◆ **Task to complete**: This task calls for the complete listing below, reproduced exactly.

◆ **Extracted entries**:
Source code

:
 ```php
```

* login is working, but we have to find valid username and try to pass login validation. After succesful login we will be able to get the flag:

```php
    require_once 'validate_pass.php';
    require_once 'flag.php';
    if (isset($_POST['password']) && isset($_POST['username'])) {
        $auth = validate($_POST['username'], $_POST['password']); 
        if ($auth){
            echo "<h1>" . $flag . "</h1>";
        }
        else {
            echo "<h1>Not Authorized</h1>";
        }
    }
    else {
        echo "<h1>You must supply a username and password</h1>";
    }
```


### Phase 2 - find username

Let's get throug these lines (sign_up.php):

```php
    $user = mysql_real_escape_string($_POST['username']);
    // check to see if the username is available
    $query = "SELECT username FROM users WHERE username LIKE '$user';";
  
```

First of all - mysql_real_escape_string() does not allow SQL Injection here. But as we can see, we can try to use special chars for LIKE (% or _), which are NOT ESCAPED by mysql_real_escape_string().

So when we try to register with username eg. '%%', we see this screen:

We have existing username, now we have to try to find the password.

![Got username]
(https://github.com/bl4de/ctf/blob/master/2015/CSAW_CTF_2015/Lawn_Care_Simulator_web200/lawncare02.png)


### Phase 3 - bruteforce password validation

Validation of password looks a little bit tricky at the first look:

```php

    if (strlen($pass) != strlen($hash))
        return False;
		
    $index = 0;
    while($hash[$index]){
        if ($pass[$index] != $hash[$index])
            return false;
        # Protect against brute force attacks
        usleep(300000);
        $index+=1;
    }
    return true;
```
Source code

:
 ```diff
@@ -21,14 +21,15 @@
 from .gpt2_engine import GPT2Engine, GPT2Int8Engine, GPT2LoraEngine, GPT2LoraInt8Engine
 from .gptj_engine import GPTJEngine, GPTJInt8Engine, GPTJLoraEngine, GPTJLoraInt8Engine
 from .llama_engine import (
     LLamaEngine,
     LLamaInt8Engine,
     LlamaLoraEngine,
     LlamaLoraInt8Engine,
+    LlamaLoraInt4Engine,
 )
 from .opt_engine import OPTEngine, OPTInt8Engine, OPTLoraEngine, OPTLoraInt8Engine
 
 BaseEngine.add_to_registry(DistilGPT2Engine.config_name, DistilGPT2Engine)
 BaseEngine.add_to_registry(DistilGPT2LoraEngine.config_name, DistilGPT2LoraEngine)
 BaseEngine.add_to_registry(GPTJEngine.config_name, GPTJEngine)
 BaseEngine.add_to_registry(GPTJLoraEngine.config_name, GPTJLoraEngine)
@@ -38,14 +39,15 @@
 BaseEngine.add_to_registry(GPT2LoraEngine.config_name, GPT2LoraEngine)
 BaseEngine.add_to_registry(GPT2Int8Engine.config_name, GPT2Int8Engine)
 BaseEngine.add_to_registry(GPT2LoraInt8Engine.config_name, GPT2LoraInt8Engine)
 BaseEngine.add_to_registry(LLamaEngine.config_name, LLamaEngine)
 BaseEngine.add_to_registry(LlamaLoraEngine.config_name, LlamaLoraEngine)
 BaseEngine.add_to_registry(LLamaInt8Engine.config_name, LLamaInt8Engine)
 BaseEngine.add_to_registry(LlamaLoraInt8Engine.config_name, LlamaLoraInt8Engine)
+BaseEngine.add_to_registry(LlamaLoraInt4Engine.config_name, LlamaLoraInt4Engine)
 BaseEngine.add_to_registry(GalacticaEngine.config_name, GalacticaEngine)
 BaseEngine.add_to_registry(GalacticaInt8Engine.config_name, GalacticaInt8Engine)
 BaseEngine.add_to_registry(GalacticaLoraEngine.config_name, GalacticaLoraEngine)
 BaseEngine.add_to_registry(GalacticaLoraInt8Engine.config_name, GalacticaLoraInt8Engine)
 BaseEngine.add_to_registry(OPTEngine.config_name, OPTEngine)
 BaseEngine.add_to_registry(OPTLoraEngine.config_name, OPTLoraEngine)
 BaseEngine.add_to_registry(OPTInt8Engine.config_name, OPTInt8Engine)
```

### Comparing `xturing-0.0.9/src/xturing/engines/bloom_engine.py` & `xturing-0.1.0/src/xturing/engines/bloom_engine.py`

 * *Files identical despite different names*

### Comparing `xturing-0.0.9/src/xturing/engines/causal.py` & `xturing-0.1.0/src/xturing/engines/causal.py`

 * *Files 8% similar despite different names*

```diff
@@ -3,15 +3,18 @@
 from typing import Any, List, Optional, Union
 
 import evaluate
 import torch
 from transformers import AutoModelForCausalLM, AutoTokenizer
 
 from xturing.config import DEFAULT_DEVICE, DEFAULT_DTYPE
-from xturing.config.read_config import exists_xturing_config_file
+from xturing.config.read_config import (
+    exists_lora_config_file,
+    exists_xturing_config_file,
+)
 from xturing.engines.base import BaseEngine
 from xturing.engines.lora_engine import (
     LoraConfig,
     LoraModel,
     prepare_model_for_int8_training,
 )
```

◆ **Answer area**:
Source code

:
 ```php
```

* login is working, but we have to find valid username and try to pass login validation. After succesful login we will be able to get the flag:

```php
    require_once 'validate_pass.php';
    require_once 'flag.php';
    if (isset($_POST['password']) && isset($_POST['username'])) {
        $auth = validate($_POST['username'], $_POST['password']); 
        if ($auth){
            echo "<h1>" . $flag . "</h1>";
        }
        else {
            echo "<h1>Not Authorized</h1>";
        }
    }
    else {
        echo "<h1>You must supply a username and password</h1>";
    }
```


### Phase 2 - find username

Let's get throug these lines (sign_up.php):

```php
    $user = mysql_real_escape_string($_POST['username']);
    // check to see if the username is available
    $query = "SELECT username FROM users WHERE username LIKE '$user';";
  
```

First of all - mysql_real_escape_string() does not allow SQL Injection here. But as we can see, we can try to use special chars for LIKE (% or _), which are NOT ESCAPED by mysql_real_escape_string().

So when we try to register with username eg. '%%', we see this screen:

We have existing username, now we have to try to find the password.

![Got username]
(https://github.com/bl4de/ctf/blob/master/2015/CSAW_CTF_2015/Lawn_Care_Simulator_web200/lawncare02.png)


### Phase 3 - bruteforce password validation

Validation of password looks a little bit tricky at the first look:

```php

    if (strlen($pass) != strlen($hash))
        return False;
		
    $index = 0;
    while($hash[$index]){
        if ($pass[$index] != $hash[$index])
            return false;
        # Protect against brute force attacks
        usleep(300000);
        $index+=1;
    }
    return true;
```
Source code

:
 ```diff
@@ -21,14 +21,15 @@
 from .gpt2_engine import GPT2Engine, GPT2Int8Engine, GPT2LoraEngine, GPT2LoraInt8Engine
 from .gptj_engine import GPTJEngine, GPTJInt8Engine, GPTJLoraEngine, GPTJLoraInt8Engine
 from .llama_engine import (
     LLamaEngine,
     LLamaInt8Engine,
     LlamaLoraEngine,
     LlamaLoraInt8Engine,
+    LlamaLoraInt4Engine,
 )
 from .opt_engine import OPTEngine, OPTInt8Engine, OPTLoraEngine, OPTLoraInt8Engine
 
 BaseEngine.add_to_registry(DistilGPT2Engine.config_name, DistilGPT2Engine)
 BaseEngine.add_to_registry(DistilGPT2LoraEngine.config_name, DistilGPT2LoraEngine)
 BaseEngine.add_to_registry(GPTJEngine.config_name, GPTJEngine)
 BaseEngine.add_to_registry(GPTJLoraEngine.config_name, GPTJLoraEngine)
@@ -38,14 +39,15 @@
 BaseEngine.add_to_registry(GPT2LoraEngine.config_name, GPT2LoraEngine)
 BaseEngine.add_to_registry(GPT2Int8Engine.config_name, GPT2Int8Engine)
 BaseEngine.add_to_registry(GPT2LoraInt8Engine.config_name, GPT2LoraInt8Engine)
 BaseEngine.add_to_registry(LLamaEngine.config_name, LLamaEngine)
 BaseEngine.add_to_registry(LlamaLoraEngine.config_name, LlamaLoraEngine)
 BaseEngine.add_to_registry(LLamaInt8Engine.config_name, LLamaInt8Engine)
 BaseEngine.add_to_registry(LlamaLoraInt8Engine.config_name, LlamaLoraInt8Engine)
+BaseEngine.add_to_registry(LlamaLoraInt4Engine.config_name, LlamaLoraInt4Engine)
 BaseEngine.add_to_registry(GalacticaEngine.config_name, GalacticaEngine)
 BaseEngine.add_to_registry(GalacticaInt8Engine.config_name, GalacticaInt8Engine)
 BaseEngine.add_to_registry(GalacticaLoraEngine.config_name, GalacticaLoraEngine)
 BaseEngine.add_to_registry(GalacticaLoraInt8Engine.config_name, GalacticaLoraInt8Engine)
 BaseEngine.add_to_registry(OPTEngine.config_name, OPTEngine)
 BaseEngine.add_to_registry(OPTLoraEngine.config_name, OPTLoraEngine)
 BaseEngine.add_to_registry(OPTInt8Engine.config_name, OPTInt8Engine)
```

### Comparing `xturing-0.0.9/src/xturing/engines/bloom_engine.py` & `xturing-0.1.0/src/xturing/engines/bloom_engine.py`

 * *Files identical despite different names*

### Comparing `xturing-0.0.9/src/xturing/engines/causal.py` & `xturing-0.1.0/src/xturing/engines/causal.py`

 * *Files 8% similar despite different names*

```diff
@@ -3,15 +3,18 @@
 from typing import Any, List, Optional, Union
 
 import evaluate
 import torch
 from transformers import AutoModelForCausalLM, AutoTokenizer
 
 from xturing.config import DEFAULT_DEVICE, DEFAULT_DTYPE
-from xturing.config.read_config import exists_xturing_config_file
+from xturing.config.read_config import (
+    exists_lora_config_file,
+    exists_xturing_config_file,
+)
 from xturing.engines.base import BaseEngine
 from xturing.engines.lora_engine import (
     LoraConfig,
     LoraModel,
     prepare_model_for_int8_training,
 )
```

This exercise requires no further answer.